START Provided material

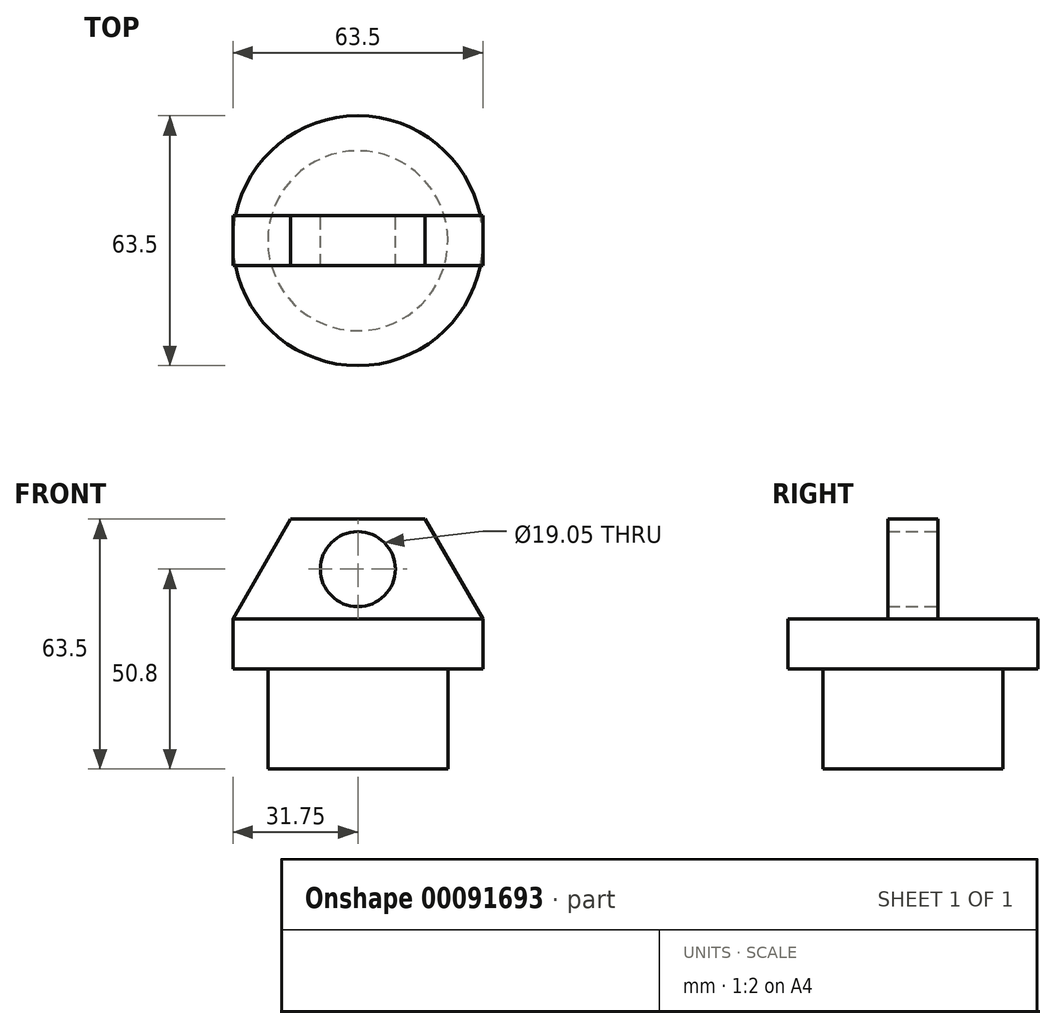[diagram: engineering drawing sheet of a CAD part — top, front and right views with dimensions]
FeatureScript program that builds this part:
annotation { "Feature Type Name" : "Feature", "Feature Type Description" : "" }
export const myFeature = defineFeature(function(context is Context, id is Id, definition is map)
    precondition{}
    {
        {
            var Q0;
            Q0=qCreatedBy(makeId("Top.planeOp"),FACE);
            var sketch = newSketch(context, id + "F0", { "sketchPlane" : qUnion([Q0])});
            skCircle(sketch, "E0", {"center": v(0, 0) * mm, "radius": 22.86 * mm});
            skSolve(sketch);
        }
        {
            var Q0;
            Q0 = qSketchRegion(id + "F0", true);
            extrude(context, id + "F1", {"entities" : qUnion([Q0]), "depth" : 25.4 * mm});
        }
        {
            var Q0;
            Q0=makeQuery(id+"F1.opExtrude","CAP_FACE",FACE,{"disambiguationData":[OSD([sQuery(id+"F0.wireOp",EDGE,"E0")])],"isStart":false});
            var sketch = newSketch(context, id + "F2", { "sketchPlane" : qUnion([Q0])});
            skCircle(sketch, "E1", {"center": v(0, 0) * mm, "radius": 31.75 * mm});
            skSolve(sketch);
        }
        {
            var Q0;
            Q0 = qSketchRegion(id + "F2", true);
            extrude(context, id + "F3", {"entities" : qUnion([Q0]), "operationType" : NewBodyOperationType.ADD, "depth" : 12.7 * mm});
        }
        {
            var Q0;
            Q0=qCreatedBy(makeId("Front.planeOp"),FACE);
            var sketch = newSketch(context, id + "F4", { "sketchPlane" : qUnion([Q0])});
            skLineSegment(sketch, "E2", {"start": v(0, 38.1) * mm, "end": v(-31.75, 38.1) * mm});
            skLineSegment(sketch, "E3", {"start": v(-31.75, 38.1) * mm, "end": v(-17.09, 63.5) * mm});
            skLineSegment(sketch, "E4", {"start": v(-17.09, 63.5) * mm, "end": v(0, 63.5) * mm});
            skLineSegment(sketch, "E5", {"start": v(0, 38.1) * mm, "end": v(0, 63.5) * mm, "construction": true});
            skLineSegment(sketch, "E6.MirrorCS", {"start": v(0, 38.1) * mm, "end": v(31.75, 38.1) * mm});
            skLineSegment(sketch, "E7.MirrorCS", {"start": v(31.75, 38.1) * mm, "end": v(17.09, 63.5) * mm});
            skLineSegment(sketch, "E8.MirrorCS", {"start": v(17.09, 63.5) * mm, "end": v(0, 63.5) * mm});
            skCircle(sketch, "E9", {"center": v(0, 50.8) * mm, "radius": 9.53 * mm});
            skSolve(sketch);
        }
        {
            var Q0;
            Q0 = qSketchRegion(id + "F4", true);
            extrude(context, id + "F5", {"entities" : qUnion([Q0]), "operationType" : NewBodyOperationType.ADD, "endBound" : BoundingType.SYMMETRIC, "depth" : 12.7 * mm});
        }
    });
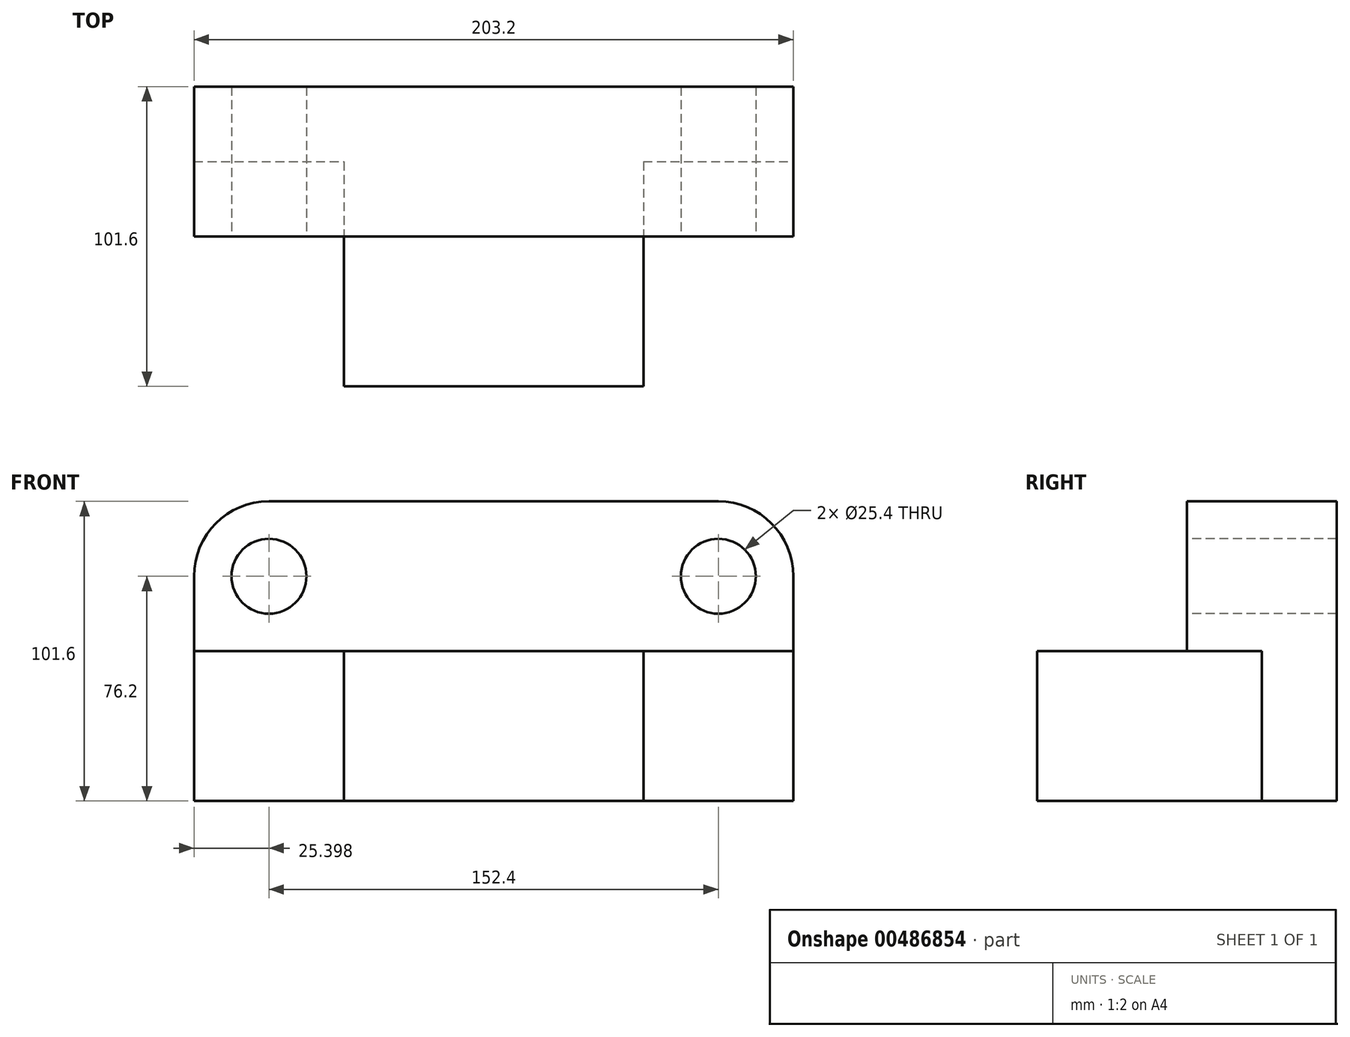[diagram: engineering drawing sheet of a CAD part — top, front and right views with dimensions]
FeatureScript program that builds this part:
annotation { "Feature Type Name" : "Feature", "Feature Type Description" : "" }
export const myFeature = defineFeature(function(context is Context, id is Id, definition is map)
    precondition{}
    {
        {
            var Q0;
            Q0=qCreatedBy(makeId("Top.planeOp"),FACE);
            var sketch = newSketch(context, id + "F0", { "sketchPlane" : qUnion([Q0])});
            skLineSegment(sketch, "E0.bottom", {"start": v(-63.77, 36.74) * mm, "end": v(37.83, 36.74) * mm});
            skLineSegment(sketch, "E0.top", {"start": v(-63.77, -39.46) * mm, "end": v(37.83, -39.46) * mm});
            skLineSegment(sketch, "E0.left", {"start": v(-63.77, 36.74) * mm, "end": v(-63.77, -39.46) * mm});
            skLineSegment(sketch, "E0.right", {"start": v(37.83, 36.74) * mm, "end": v(37.83, -39.46) * mm});
            skSolve(sketch);
        }
        {
            var Q0;
            Q0 = qSketchRegion(id + "F0", true);
            extrude(context, id + "F1", {"entities" : qUnion([Q0]), "depth" : 50.8 * mm});
        }
        {
            var Q0;
            Q0=makeQuery(id+"F1.opExtrude","SWEPT_FACE",FACE,{"disambiguationData":[OSD([sQuery(id+"F0.wireOp",EDGE,"E0.bottom")])]});
            var sketch = newSketch(context, id + "F2", { "sketchPlane" : qUnion([Q0])});
            skLineSegment(sketch, "E1.bottom", {"start": v(-37.83, 0) * mm, "end": v(-88.63, 0) * mm});
            skLineSegment(sketch, "E1.top", {"start": v(-37.83, 50.8) * mm, "end": v(-88.63, 50.8) * mm});
            skLineSegment(sketch, "E1.left", {"start": v(-37.83, 0) * mm, "end": v(-37.83, 50.8) * mm});
            skLineSegment(sketch, "E1.right", {"start": v(-88.63, 0) * mm, "end": v(-88.63, 50.8) * mm});
            skLineSegment(sketch, "E2.bottom", {"start": v(63.77, 0) * mm, "end": v(114.57, 0) * mm});
            skLineSegment(sketch, "E2.top", {"start": v(63.77, 50.8) * mm, "end": v(114.57, 50.8) * mm});
            skLineSegment(sketch, "E2.left", {"start": v(63.77, 0) * mm, "end": v(63.77, 50.8) * mm});
            skLineSegment(sketch, "E2.right", {"start": v(114.57, 0) * mm, "end": v(114.57, 50.8) * mm});
            skLineSegment(sketch, "E3.bottom", {"start": v(-88.63, 50.8) * mm, "end": v(114.57, 50.8) * mm});
            skLineSegment(sketch, "E3.top", {"start": v(-88.63, 0) * mm, "end": v(114.57, 0) * mm});
            skLineSegment(sketch, "E3.left", {"start": v(-88.63, 50.8) * mm, "end": v(-88.63, 0) * mm});
            skLineSegment(sketch, "E3.right", {"start": v(114.57, 50.8) * mm, "end": v(114.57, 0) * mm});
            skSolve(sketch);
        }
        {
            var Q0;
            Q0 = qSketchRegion(id + "F2", true);
            extrude(context, id + "F3", {"entities" : qUnion([Q0]), "operationType" : NewBodyOperationType.ADD, "depth" : 25.4 * mm});
        }
        {
            var Q0;
            Q0=makeQuery(id+"F3.boolean.opBoolean","MERGE",FACE,{"derivedFrom":[makeQuery(id+"F1.opExtrude","CAP_FACE",FACE,{"disambiguationData":[OSD([sQuery(id+"F0.wireOp",EDGE,"E0.bottom"),sQuery(id+"F0.wireOp",EDGE,"E0.top"),sQuery(id+"F0.wireOp",EDGE,"E0.left"),sQuery(id+"F0.wireOp",EDGE,"E0.right")])],"isStart":false}),makeQuery(id+"F3.opExtrude","SWEPT_FACE",FACE,{"disambiguationData":[OSD([sQuery(id+"F2.wireOp",EDGE,"E3.bottom")])]})]});
            var sketch = newSketch(context, id + "F4", { "sketchPlane" : qUnion([Q0])});
            skLineSegment(sketch, "E4.bottom", {"start": v(88.63, 62.14) * mm, "end": v(-114.57, 62.14) * mm});
            skLineSegment(sketch, "E4.top", {"start": v(88.63, 11.34) * mm, "end": v(-114.57, 11.34) * mm});
            skLineSegment(sketch, "E4.left", {"start": v(88.63, 62.14) * mm, "end": v(88.63, 11.34) * mm});
            skLineSegment(sketch, "E4.right", {"start": v(-114.57, 62.14) * mm, "end": v(-114.57, 11.34) * mm});
            skSolve(sketch);
        }
        {
            var Q0;
            Q0 = qSketchRegion(id + "F4", true);
            extrude(context, id + "F5", {"entities" : qUnion([Q0]), "operationType" : NewBodyOperationType.ADD, "depth" : 50.8 * mm});
        }
        {
            var Q0;
            Q0=makeQuery(id+"F5.opExtrude","CAP_EDGE",EDGE,{"disambiguationData":[OSD([sQuery(id+"F4.wireOp",EDGE,"E4.left")])],"isStart":false});
            var Q1;
            Q1=makeQuery(id+"F5.opExtrude","CAP_EDGE",EDGE,{"disambiguationData":[OSD([sQuery(id+"F4.wireOp",EDGE,"E4.right")])],"isStart":false});
            fillet(context, id + "F6", {"entities" : qUnion([Q0, Q1]), "radius" : 25.4 * mm, "tangentPropagation" : true, "allowEdgeOverflow" : false});
        }
        {
            var Q0;
            Q0=makeQuery(id+"F5.opExtrude","SWEPT_FACE",FACE,{"disambiguationData":[OSD([sQuery(id+"F4.wireOp",EDGE,"E4.top")])]});
            var sketch = newSketch(context, id + "F7", { "sketchPlane" : qUnion([Q0])});
            skCircle(sketch, "E5", {"center": v(63.23, 76.2) * mm, "radius": 12.7 * mm});
            skSolve(sketch);
        }
        {
            var Q0;
            Q0 = qSketchRegion(id + "F7", true);
            extrude(context, id + "F8", {"entities" : qUnion([Q0]), "operationType" : NewBodyOperationType.REMOVE, "oppositeDirection" : true, "depth" : 53.1 * mm});
        }
        {
            var Q0;
            Q0=makeQuery(id+"F5.opExtrude","SWEPT_FACE",FACE,{"disambiguationData":[OSD([sQuery(id+"F4.wireOp",EDGE,"E4.top")])]});
            var sketch = newSketch(context, id + "F9", { "sketchPlane" : qUnion([Q0])});
            skCircle(sketch, "E6", {"center": v(-89.17, 76.2) * mm, "radius": 12.7 * mm});
            skSolve(sketch);
        }
        {
            var Q0;
            Q0 = qSketchRegion(id + "F9", true);
            extrude(context, id + "F10", {"entities" : qUnion([Q0]), "operationType" : NewBodyOperationType.REMOVE, "oppositeDirection" : true, "depth" : 60.96 * mm});
        }
    });
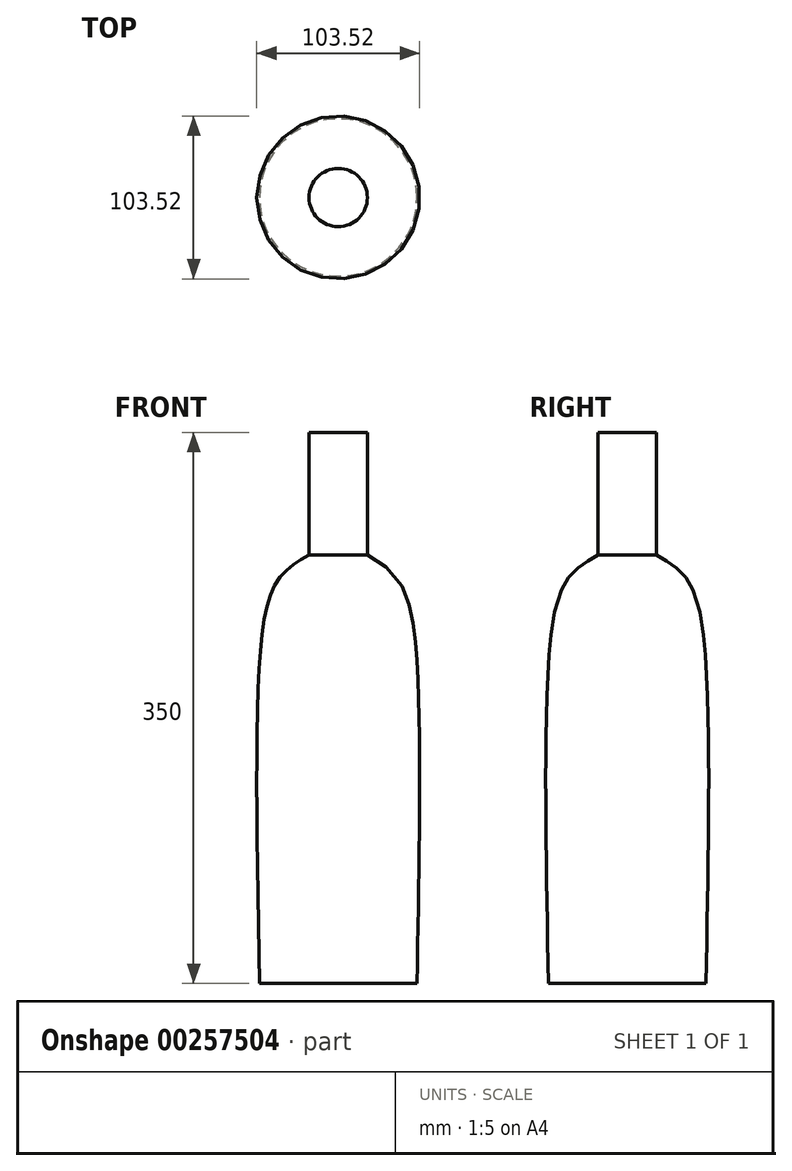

END Provided material

• Required task:
Which lines in the records above contain the string "skCircle", matching case exactly? Select each of those lines and copy it in full.

• Result of the task:
            skCircle(sketch, "E0", {"center": v(0, 0) * mm, "radius": 22.86 * mm});
            skCircle(sketch, "E1", {"center": v(0, 0) * mm, "radius": 31.75 * mm});
            skCircle(sketch, "E9", {"center": v(0, 50.8) * mm, "radius": 9.53 * mm});
            skCircle(sketch, "E5", {"center": v(63.23, 76.2) * mm, "radius": 12.7 * mm});
            skCircle(sketch, "E6", {"center": v(-89.17, 76.2) * mm, "radius": 12.7 * mm});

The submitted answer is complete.